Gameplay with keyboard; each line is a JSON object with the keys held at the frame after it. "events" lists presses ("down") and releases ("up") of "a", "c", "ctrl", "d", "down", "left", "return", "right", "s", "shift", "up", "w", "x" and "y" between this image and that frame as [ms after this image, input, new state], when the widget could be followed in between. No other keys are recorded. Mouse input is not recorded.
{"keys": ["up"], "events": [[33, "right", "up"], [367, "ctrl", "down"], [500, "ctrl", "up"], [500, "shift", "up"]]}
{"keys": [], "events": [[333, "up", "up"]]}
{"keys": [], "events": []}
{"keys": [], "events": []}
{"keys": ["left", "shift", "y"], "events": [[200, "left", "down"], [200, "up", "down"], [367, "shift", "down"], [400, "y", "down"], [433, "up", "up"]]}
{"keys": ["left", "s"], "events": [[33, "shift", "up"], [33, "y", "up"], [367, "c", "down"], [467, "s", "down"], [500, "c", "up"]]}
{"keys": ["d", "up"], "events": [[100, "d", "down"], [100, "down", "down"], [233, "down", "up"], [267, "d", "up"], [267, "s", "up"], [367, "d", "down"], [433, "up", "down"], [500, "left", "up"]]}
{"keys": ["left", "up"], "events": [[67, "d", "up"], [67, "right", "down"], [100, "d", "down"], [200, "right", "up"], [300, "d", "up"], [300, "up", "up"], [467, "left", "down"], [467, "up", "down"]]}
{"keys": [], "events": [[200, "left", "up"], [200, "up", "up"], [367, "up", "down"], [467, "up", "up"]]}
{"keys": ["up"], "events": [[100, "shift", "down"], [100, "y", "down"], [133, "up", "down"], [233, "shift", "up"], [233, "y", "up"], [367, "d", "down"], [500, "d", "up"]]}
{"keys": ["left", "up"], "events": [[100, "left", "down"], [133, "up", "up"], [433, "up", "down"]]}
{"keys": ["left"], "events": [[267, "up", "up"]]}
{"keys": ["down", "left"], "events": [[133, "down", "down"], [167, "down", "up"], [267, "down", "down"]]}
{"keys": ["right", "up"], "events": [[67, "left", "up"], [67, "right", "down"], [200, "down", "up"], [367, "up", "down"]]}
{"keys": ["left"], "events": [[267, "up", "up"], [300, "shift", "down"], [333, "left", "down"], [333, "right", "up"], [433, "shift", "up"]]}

┄┄┄┄┄┄┄┄┄┄

The task
The whole of the data is to be returned with every line intact.

Result for this task
Gameplay with keyboard; each line is a JSON object with the keys held at the frame after it. "events" lists presses ("down") and releases ("up") of "a", "c", "ctrl", "d", "down", "left", "return", "right", "s", "shift", "up", "w", "x" and "y" between this image and that frame as [ms after this image, input, new state], when the widget could be followed in between. No other keys are recorded. Mouse input is not recorded.
{"keys": ["up"], "events": [[33, "right", "up"], [367, "ctrl", "down"], [500, "ctrl", "up"], [500, "shift", "up"]]}
{"keys": [], "events": [[333, "up", "up"]]}
{"keys": [], "events": []}
{"keys": [], "events": []}
{"keys": ["left", "shift", "y"], "events": [[200, "left", "down"], [200, "up", "down"], [367, "shift", "down"], [400, "y", "down"], [433, "up", "up"]]}
{"keys": ["left", "s"], "events": [[33, "shift", "up"], [33, "y", "up"], [367, "c", "down"], [467, "s", "down"], [500, "c", "up"]]}
{"keys": ["d", "up"], "events": [[100, "d", "down"], [100, "down", "down"], [233, "down", "up"], [267, "d", "up"], [267, "s", "up"], [367, "d", "down"], [433, "up", "down"], [500, "left", "up"]]}
{"keys": ["left", "up"], "events": [[67, "d", "up"], [67, "right", "down"], [100, "d", "down"], [200, "right", "up"], [300, "d", "up"], [300, "up", "up"], [467, "left", "down"], [467, "up", "down"]]}
{"keys": [], "events": [[200, "left", "up"], [200, "up", "up"], [367, "up", "down"], [467, "up", "up"]]}
{"keys": ["up"], "events": [[100, "shift", "down"], [100, "y", "down"], [133, "up", "down"], [233, "shift", "up"], [233, "y", "up"], [367, "d", "down"], [500, "d", "up"]]}
{"keys": ["left", "up"], "events": [[100, "left", "down"], [133, "up", "up"], [433, "up", "down"]]}
{"keys": ["left"], "events": [[267, "up", "up"]]}
{"keys": ["down", "left"], "events": [[133, "down", "down"], [167, "down", "up"], [267, "down", "down"]]}
{"keys": ["right", "up"], "events": [[67, "left", "up"], [67, "right", "down"], [200, "down", "up"], [367, "up", "down"]]}
{"keys": ["left"], "events": [[267, "up", "up"], [300, "shift", "down"], [333, "left", "down"], [333, "right", "up"], [433, "shift", "up"]]}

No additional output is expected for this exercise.